How to Scrape YouTube Video Data

A practical guide to extracting YouTube video data including titles, views, descriptions, and comments using Python and scraping APIs.

YouTube is the world's largest video platform, and its data is valuable for content research, competitive analysis, and trend tracking. Here is how to extract YouTube data effectively.

Method 1: YouTube Data API (Official)

Google's YouTube Data API v3 is the best starting point for legitimate use cases:

import requests

API_KEY = "YOUR_GOOGLE_API_KEY"

# Search for videos
response = requests.get("https://www.googleapis.com/youtube/v3/search", params={
    "part": "snippet",
    "q": "web scraping tutorial",
    "type": "video",
    "maxResults": 10,
    "key": API_KEY
})

for item in response.json()["items"]:
    video_id = item["id"]["videoId"]
    title = item["snippet"]["title"]
    print(f"{title} - https://youtube.com/watch?v={video_id}")

Get detailed video statistics:

def get_video_stats(video_ids):
    response = requests.get("https://www.googleapis.com/youtube/v3/videos", params={
        "part": "statistics,snippet,contentDetails",
        "id": ",".join(video_ids),
        "key": API_KEY
    })

    for video in response.json()["items"]:
        stats = video["statistics"]
        print(f"Title: {video['snippet']['title']}")
        print(f"Views: {stats.get('viewCount', 'N/A')}")
        print(f"Likes: {stats.get('likeCount', 'N/A')}")
        print(f"Comments: {stats.get('commentCount', 'N/A')}")
        print("---")

get_video_stats(["dQw4w9WgXcQ", "jNQXAC9IVRw"])

Method 2: Scraping Beyond API Limits

The YouTube API has daily quota limits (10,000 units/day). For larger-scale data collection, you can supplement with scraping:

import requests
from bs4 import BeautifulSoup
import json

# Use ScraperAPI for YouTube pages
response = requests.get("https://api.scraperapi.com", params={
    "api_key": "YOUR_SCRAPERAPI_KEY",
    "url": "https://www.youtube.com/watch?v=dQw4w9WgXcQ",
    "render": "true"
})

soup = BeautifulSoup(response.text, "html.parser")

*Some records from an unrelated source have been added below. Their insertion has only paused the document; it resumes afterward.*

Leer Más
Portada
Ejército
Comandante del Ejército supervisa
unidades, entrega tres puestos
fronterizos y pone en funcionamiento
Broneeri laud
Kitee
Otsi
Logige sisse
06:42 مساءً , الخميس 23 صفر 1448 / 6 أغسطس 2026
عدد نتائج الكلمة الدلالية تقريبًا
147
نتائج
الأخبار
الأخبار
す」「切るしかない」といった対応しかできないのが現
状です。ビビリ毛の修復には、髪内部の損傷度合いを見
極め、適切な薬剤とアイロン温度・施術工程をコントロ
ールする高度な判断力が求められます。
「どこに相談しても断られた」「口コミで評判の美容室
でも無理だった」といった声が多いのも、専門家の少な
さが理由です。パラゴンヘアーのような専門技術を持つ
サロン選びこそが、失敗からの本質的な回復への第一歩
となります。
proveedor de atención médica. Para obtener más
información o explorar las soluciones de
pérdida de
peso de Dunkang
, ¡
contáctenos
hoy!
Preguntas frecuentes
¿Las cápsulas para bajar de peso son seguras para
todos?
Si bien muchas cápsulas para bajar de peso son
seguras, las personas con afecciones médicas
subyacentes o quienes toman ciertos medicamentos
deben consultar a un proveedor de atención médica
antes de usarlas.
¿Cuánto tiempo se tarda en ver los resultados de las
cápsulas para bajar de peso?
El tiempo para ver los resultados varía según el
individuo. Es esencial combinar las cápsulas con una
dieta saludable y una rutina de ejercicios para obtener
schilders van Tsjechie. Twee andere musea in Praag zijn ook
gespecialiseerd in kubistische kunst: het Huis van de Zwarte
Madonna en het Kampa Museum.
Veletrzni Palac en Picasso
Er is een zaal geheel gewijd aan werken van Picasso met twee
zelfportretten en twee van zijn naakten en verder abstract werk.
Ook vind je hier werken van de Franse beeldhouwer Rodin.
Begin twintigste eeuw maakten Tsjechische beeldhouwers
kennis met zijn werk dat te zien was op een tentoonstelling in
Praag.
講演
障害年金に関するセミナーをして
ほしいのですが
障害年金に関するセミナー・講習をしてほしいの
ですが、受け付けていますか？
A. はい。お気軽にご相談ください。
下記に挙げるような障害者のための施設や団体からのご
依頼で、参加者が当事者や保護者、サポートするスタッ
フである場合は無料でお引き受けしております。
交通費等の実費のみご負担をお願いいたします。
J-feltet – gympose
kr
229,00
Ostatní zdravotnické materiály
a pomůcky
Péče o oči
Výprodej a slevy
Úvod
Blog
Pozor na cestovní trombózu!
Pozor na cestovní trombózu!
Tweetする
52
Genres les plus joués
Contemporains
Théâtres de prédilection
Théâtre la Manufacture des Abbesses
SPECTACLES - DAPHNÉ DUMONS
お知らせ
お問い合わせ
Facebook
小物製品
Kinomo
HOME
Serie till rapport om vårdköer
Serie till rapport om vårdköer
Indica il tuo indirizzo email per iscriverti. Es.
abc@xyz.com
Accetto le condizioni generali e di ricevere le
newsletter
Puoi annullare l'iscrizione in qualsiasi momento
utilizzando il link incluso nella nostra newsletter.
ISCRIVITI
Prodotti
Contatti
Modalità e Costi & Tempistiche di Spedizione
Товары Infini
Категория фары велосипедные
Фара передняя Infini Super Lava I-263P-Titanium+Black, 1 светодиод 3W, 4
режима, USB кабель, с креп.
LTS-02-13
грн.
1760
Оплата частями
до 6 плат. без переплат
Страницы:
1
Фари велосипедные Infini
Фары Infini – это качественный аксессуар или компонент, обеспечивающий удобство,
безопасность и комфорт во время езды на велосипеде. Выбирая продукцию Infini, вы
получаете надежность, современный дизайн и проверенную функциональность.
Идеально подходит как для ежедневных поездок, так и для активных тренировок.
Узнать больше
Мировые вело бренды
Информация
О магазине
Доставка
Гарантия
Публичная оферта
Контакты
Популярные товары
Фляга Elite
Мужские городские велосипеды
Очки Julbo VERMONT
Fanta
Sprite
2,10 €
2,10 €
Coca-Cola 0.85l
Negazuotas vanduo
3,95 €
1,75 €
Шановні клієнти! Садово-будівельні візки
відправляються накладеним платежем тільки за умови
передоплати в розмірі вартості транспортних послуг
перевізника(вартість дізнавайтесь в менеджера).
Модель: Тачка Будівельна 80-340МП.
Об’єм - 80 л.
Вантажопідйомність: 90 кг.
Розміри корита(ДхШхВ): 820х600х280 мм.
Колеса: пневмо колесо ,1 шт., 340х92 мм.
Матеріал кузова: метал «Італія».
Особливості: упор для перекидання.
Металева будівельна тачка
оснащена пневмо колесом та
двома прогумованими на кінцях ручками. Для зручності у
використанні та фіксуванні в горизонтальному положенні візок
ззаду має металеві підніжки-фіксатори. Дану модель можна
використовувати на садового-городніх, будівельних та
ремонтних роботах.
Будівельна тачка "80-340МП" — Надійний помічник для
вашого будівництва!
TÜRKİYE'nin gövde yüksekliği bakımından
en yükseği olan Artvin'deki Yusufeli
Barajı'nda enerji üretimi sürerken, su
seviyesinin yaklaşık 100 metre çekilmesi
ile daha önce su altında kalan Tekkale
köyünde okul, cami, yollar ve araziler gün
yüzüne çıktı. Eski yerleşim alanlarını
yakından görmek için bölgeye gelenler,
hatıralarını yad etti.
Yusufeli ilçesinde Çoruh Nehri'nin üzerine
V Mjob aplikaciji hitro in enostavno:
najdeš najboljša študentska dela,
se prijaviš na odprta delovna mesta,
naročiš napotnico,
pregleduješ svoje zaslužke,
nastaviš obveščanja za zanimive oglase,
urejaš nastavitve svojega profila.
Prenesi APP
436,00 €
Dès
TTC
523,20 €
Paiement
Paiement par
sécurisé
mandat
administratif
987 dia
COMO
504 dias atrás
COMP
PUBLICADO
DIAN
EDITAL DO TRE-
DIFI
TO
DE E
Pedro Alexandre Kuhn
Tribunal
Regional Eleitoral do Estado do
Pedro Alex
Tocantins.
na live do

# YouTube embeds data in script tags
for script in soup.find_all("script"):
    if "ytInitialData" in str(script):
        json_text = str(script.string).split("ytInitialData = ")[1].rstrip(";")
        data = json.loads(json_text)
        # Navigate the nested JSON structure for video data
        break

Method 3: Using yt-dlp for Metadata

The open-source yt-dlp tool can extract metadata without downloading videos:

import subprocess
import json

def get_video_info(url):
    result = subprocess.run(
        ["yt-dlp", "--dump-json", "--no-download", url],
        capture_output=True, text=True
    )
    data = json.loads(result.stdout)
    return {
        "title": data["title"],
        "views": data["view_count"],
        "likes": data.get("like_count"),
        "duration": data["duration"],
        "upload_date": data["upload_date"],
        "channel": data["channel"],
    }

info = get_video_info("https://www.youtube.com/watch?v=dQw4w9WgXcQ")
print(json.dumps(info, indent=2))

Best Practices

Start with the official API, it is free up to quota limits
Cache aggressively, video metadata does not change frequently
Use ScraperAPI or ScrapingAnt when you need to go beyond API limits
Respect YouTube's Terms of Service for commercial use
Consider yt-dlp for metadata extraction without API keys

Verdict

The YouTube Data API should be your first choice for video data. When you hit quota limits or need data not available through the API, supplement with scraping via ScraperAPI or ScrapingAnt. The yt-dlp tool is an excellent open-source alternative for metadata extraction.